26 Anne-Marie Grozelier (1998) inclui nesta perspectiva as perspectivas de William Bridges, da revista Futuribles e do relatório Boissonat.

Todavia, à luz do pensamento de Anne-Marie Grozelier (1998), esta sociedade pós-salarial teria poucas hipóteses de poder ser efectivamente uma "sociedade". A luta pela sobrevivência e a competitividade individual minariam quaisquer relações e sentimentos de solidariedade e, por conseguinte, os alicerces fundamentais da coesão social27. Além disso, as experiências feitas em alguns países em torno da flexibilidade – como na Espanha e no Reino Unido – não provam que a precarização e o desemprego se atenuam ou acabam; os estudos efectuados mostram precisamente o contrário. Por exemplo, a expressão do trabalho independente nestes países – e o mesmo se poderia dizer em relação a Portugal – não se prende só com autonomia e empreendorismo; na verdade, em muitas situações, aquilo que está latente é de facto uma relação de subordinação, insegurança laboral, assim como baixos rendimentos. Além disso, para a autora, importa atender ao facto de que os indivíduos não têm as mesmas oportunidades de acesso à formação e ao investimento na qualidade das suas carreiras, pelo que as desigualdades sociais, nesta sociedade flexível e da livre iniciativa, certamente que se agravariam ainda mais (designadamente as desigualdades entre os sexos).

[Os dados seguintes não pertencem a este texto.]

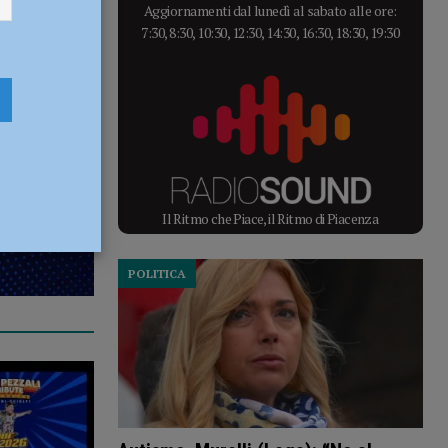
Aggiornamenti dal lunedì al sabato alle ore:
7:30, 8:30, 10:30, 12:30, 14:30, 16:30, 18:30, 19:30
Il Ritmo che Piace, il Ritmo di Piacenza
POLITICA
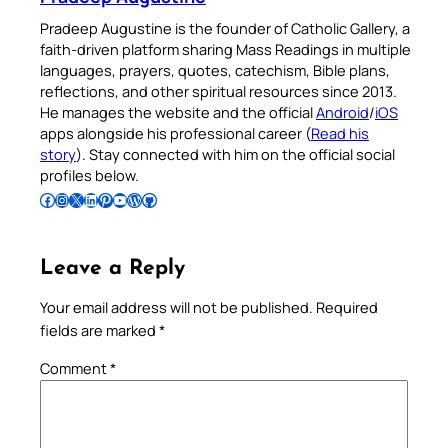
Pradeep Augustine is the founder of Catholic Gallery, a
faith-driven platform sharing Mass Readings in multiple
languages, prayers, quotes, catechism, Bible plans,
reflections, and other spiritual resources since 2013.
He manages the website and the official
Android
/
iOS
apps alongside his professional career (
Read his
story
). Stay connected with him on the official social
profiles below.
Follow Pradeep on Facebook
Follow Pradeep on Instagram
Follow Pradeep on X
Follow Pradeep on LinkedIn
Follow Pradeep on Pinterest
Subscribe to Pradeep’s Youtube Channel
Follow Pradeep on WordPress
Follow Pradeep on GitHub
Leave a Reply
Your email address will not be published.
Required
fields are marked
*
Comment
*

5.2.2 Teses críticas e pessimistas

Em oposição às teses anteriores, outras se têm desenvolvido, mais críticas relativamente às transformações verificadas na esfera do emprego. Umas transparecem pessimismo quanto ao futuro, outras - como refere Anne-Marie Grozelier (1998) - expressam uma profunda nostalgia pelo passado, em particular pela sociedade salarial, pelos direitos e pelas garantias sociais granjeados pelos trabalhadores.

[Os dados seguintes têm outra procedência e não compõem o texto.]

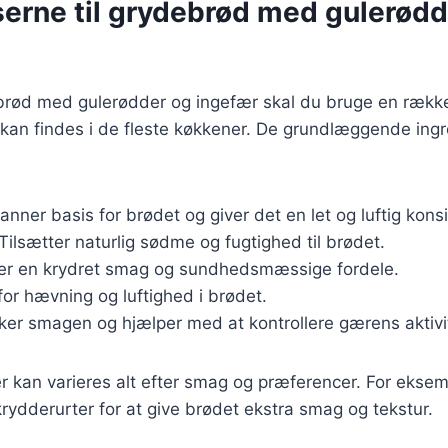
serne til grydebrød med gulerødd
ebrød med gulerødder og ingefær skal du bruge en rækk
 kan findes i de fleste køkkener. De grundlæggende ing
Danner basis for brødet og giver det en let og luftig kons
 Tilsætter naturlig sødme og fugtighed til brødet.
ver en krydret smag og sundhedsmæssige fordele.
for hævning og luftighed i brødet.
ker smagen og hjælper med at kontrollere gærens aktivi
r kan varieres alt efter smag og præferencer. For eksemp
 krydderurter for at give brødet ekstra smag og tekstur.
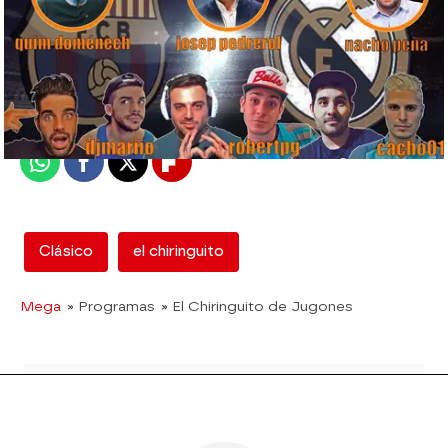
mega
Madrid
Publicado:
14 de febrero de 2018, 18:01
Whatsapp
Facebook
X
Flipboard
Clásico
el chiringuito
Mega
» Programas
» El Chiringuito de Jugones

Robert Castel28 é um dos autores comummente associado à perspectiva crítica. O autor elabora uma análise histórica do salariato, desde a época medieval até ao presente e, a partir daqui, elabora um diagnóstico da situação actual, referindo que foi precisamente no auge da sociedade salarial que começou o seu processo de desagregação. As suas preocupações centram-se, por conseguinte, na precarização que hoje atravessa as relações de trabalho. A falência da relação salarial é manifesta: desemprego maciço e estrutural, instabilidade de emprego e exclusão social. Para Robert Castel, as transformações que se têm imposto às relações de trabalho resultam da hegemonia das forças do mercado que "fazem do trabalho uma mera mercadoria e do salário a mera retribuição de uma tarefa" (Grozelier, 1998: 170). Ou seja, aquilo que se perde com a hegemonia do mercado é o elo social que intermediava a relação salarial; tudo fica agora reduzido a uma relação mercantil. Acresce ainda a tendência que se vem desenhando para o individualismo e, com esta, para a individualização das relações de trabalho. Para o autor, a multiplicação de formas individuais de trabalho é sintomática da crescente desafeição face ao trabalho. Em suma, a relação salarial deixou de propiciar integração social e todos os indícios são, efectivamente, de que a sociedade salarial se está a desagregar.

27 Importa lembrar (e integrar) aqui outros autores que têm uma visão crítica face ao capitalismo flexível e competitivo. Ver, designadamente Senett, Petrella, O Grupo de Lisboa, Beck, Castells.